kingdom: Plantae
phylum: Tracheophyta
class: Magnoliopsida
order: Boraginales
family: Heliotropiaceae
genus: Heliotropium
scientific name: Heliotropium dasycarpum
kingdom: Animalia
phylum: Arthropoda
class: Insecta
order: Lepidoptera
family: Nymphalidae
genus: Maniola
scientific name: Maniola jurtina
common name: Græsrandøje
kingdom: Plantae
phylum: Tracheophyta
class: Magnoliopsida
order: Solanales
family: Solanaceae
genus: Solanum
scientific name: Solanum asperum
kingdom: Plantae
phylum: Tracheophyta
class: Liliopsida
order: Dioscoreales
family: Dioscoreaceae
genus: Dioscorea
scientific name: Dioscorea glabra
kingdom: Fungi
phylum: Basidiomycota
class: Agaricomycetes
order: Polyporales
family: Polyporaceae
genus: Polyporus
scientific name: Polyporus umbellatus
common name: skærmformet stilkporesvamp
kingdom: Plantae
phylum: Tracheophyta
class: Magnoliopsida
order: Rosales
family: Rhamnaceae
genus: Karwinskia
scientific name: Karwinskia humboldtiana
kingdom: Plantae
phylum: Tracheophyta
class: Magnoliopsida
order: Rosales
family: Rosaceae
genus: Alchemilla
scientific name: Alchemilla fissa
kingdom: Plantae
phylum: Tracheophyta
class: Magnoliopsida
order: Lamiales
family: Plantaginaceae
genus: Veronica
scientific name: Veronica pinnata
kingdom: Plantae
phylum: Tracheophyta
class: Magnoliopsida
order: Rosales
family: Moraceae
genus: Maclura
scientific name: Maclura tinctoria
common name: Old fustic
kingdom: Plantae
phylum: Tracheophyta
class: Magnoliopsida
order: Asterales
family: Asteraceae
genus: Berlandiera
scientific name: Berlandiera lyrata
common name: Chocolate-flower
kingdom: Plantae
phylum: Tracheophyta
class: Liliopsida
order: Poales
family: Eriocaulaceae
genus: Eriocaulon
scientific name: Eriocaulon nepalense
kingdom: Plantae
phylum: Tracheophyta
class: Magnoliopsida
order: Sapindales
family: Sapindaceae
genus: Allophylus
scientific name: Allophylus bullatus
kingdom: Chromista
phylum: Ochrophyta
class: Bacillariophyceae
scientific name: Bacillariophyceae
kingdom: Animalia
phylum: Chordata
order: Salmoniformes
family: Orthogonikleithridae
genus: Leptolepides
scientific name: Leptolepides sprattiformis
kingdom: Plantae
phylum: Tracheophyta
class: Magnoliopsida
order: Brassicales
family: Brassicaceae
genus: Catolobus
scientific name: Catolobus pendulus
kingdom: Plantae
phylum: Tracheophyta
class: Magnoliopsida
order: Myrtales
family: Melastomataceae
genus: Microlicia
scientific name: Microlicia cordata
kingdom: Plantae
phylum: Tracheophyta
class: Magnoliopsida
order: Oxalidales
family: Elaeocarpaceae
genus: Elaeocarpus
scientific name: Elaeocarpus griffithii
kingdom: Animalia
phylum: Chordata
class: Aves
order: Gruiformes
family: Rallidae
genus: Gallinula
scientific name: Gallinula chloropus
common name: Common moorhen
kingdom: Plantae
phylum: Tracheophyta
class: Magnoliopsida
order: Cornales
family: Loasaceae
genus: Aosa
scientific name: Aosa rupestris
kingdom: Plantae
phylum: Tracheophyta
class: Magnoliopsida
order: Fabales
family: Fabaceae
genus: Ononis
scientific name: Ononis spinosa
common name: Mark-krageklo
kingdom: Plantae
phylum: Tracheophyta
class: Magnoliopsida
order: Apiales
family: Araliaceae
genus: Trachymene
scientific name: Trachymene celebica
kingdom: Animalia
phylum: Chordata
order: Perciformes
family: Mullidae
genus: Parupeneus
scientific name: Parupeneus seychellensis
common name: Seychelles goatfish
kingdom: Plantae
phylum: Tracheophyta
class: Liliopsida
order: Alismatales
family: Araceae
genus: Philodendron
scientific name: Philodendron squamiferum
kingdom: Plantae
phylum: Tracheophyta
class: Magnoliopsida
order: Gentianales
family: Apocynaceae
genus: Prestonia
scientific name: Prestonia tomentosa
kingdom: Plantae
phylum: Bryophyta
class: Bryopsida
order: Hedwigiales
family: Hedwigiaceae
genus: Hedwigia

-*-

Put every naming line from all the rows above into one numbered list, leaving out any blank lines.

1. kingdom: Plantae
2. phylum: Tracheophyta
3. class: Magnoliopsida
4. order: Boraginales
5. family: Heliotropiaceae
6. genus: Heliotropium
7. scientific name: Heliotropium dasycarpum
8. kingdom: Animalia
9. phylum: Arthropoda
10. class: Insecta
11. order: Lepidoptera
12. family: Nymphalidae
13. genus: Maniola
14. scientific name: Maniola jurtina
15. common name: Græsrandøje
16. kingdom: Plantae
17. phylum: Tracheophyta
18. class: Magnoliopsida
19. order: Solanales
20. family: Solanaceae
21. genus: Solanum
22. scientific name: Solanum asperum
23. kingdom: Plantae
24. phylum: Tracheophyta
25. class: Liliopsida
26. order: Dioscoreales
27. family: Dioscoreaceae
28. genus: Dioscorea
29. scientific name: Dioscorea glabra
30. kingdom: Fungi
31. phylum: Basidiomycota
32. class: Agaricomycetes
33. order: Polyporales
34. family: Polyporaceae
35. genus: Polyporus
36. scientific name: Polyporus umbellatus
37. common name: skærmformet stilkporesvamp
38. kingdom: Plantae
39. phylum: Tracheophyta
40. class: Magnoliopsida
41. order: Rosales
42. family: Rhamnaceae
43. genus: Karwinskia
44. scientific name: Karwinskia humboldtiana
45. kingdom: Plantae
46. phylum: Tracheophyta
47. class: Magnoliopsida
48. order: Rosales
49. family: Rosaceae
50. genus: Alchemilla
51. scientific name: Alchemilla fissa
52. kingdom: Plantae
53. phylum: Tracheophyta
54. class: Magnoliopsida
55. order: Lamiales
56. family: Plantaginaceae
57. genus: Veronica
58. scientific name: Veronica pinnata
59. kingdom: Plantae
60. phylum: Tracheophyta
61. class: Magnoliopsida
62. order: Rosales
63. family: Moraceae
64. genus: Maclura
65. scientific name: Maclura tinctoria
66. common name: Old fustic
67. kingdom: Plantae
68. phylum: Tracheophyta
69. class: Magnoliopsida
70. order: Asterales
71. family: Asteraceae
72. genus: Berlandiera
73. scientific name: Berlandiera lyrata
74. common name: Chocolate-flower
75. kingdom: Plantae
76. phylum: Tracheophyta
77. class: Liliopsida
78. order: Poales
79. family: Eriocaulaceae
80. genus: Eriocaulon
81. scientific name: Eriocaulon nepalense
82. kingdom: Plantae
83. phylum: Tracheophyta
84. class: Magnoliopsida
85. order: Sapindales
86. family: Sapindaceae
87. genus: Allophylus
88. scientific name: Allophylus bullatus
89. kingdom: Chromista
90. phylum: Ochrophyta
91. class: Bacillariophyceae
92. scientific name: Bacillariophyceae
93. kingdom: Animalia
94. phylum: Chordata
95. order: Salmoniformes
96. family: Orthogonikleithridae
97. genus: Leptolepides
98. scientific name: Leptolepides sprattiformis
99. kingdom: Plantae
100. phylum: Tracheophyta
101. class: Magnoliopsida
102. order: Brassicales
103. family: Brassicaceae
104. genus: Catolobus
105. scientific name: Catolobus pendulus
106. kingdom: Plantae
107. phylum: Tracheophyta
108. class: Magnoliopsida
109. order: Myrtales
110. family: Melastomataceae
111. genus: Microlicia
112. scientific name: Microlicia cordata
113. kingdom: Plantae
114. phylum: Tracheophyta
115. class: Magnoliopsida
116. order: Oxalidales
117. family: Elaeocarpaceae
118. genus: Elaeocarpus
119. scientific name: Elaeocarpus griffithii
120. kingdom: Animalia
121. phylum: Chordata
122. class: Aves
123. order: Gruiformes
124. family: Rallidae
125. genus: Gallinula
126. scientific name: Gallinula chloropus
127. common name: Common moorhen
128. kingdom: Plantae
129. phylum: Tracheophyta
130. class: Magnoliopsida
131. order: Cornales
132. family: Loasaceae
133. genus: Aosa
134. scientific name: Aosa rupestris
135. kingdom: Plantae
136. phylum: Tracheophyta
137. class: Magnoliopsida
138. order: Fabales
139. family: Fabaceae
140. genus: Ononis
141. scientific name: Ononis spinosa
142. common name: Mark-krageklo
143. kingdom: Plantae
144. phylum: Tracheophyta
145. class: Magnoliopsida
146. order: Apiales
147. family: Araliaceae
148. genus: Trachymene
149. scientific name: Trachymene celebica
150. kingdom: Animalia
151. phylum: Chordata
152. order: Perciformes
153. family: Mullidae
154. genus: Parupeneus
155. scientific name: Parupeneus seychellensis
156. common name: Seychelles goatfish
157. kingdom: Plantae
158. phylum: Tracheophyta
159. class: Liliopsida
160. order: Alismatales
161. family: Araceae
162. genus: Philodendron
163. scientific name: Philodendron squamiferum
164. kingdom: Plantae
165. phylum: Tracheophyta
166. class: Magnoliopsida
167. order: Gentianales
168. family: Apocynaceae
169. genus: Prestonia
170. scientific name: Prestonia tomentosa
171. kingdom: Plantae
172. phylum: Bryophyta
173. class: Bryopsida
174. order: Hedwigiales
175. family: Hedwigiaceae
176. genus: Hedwigia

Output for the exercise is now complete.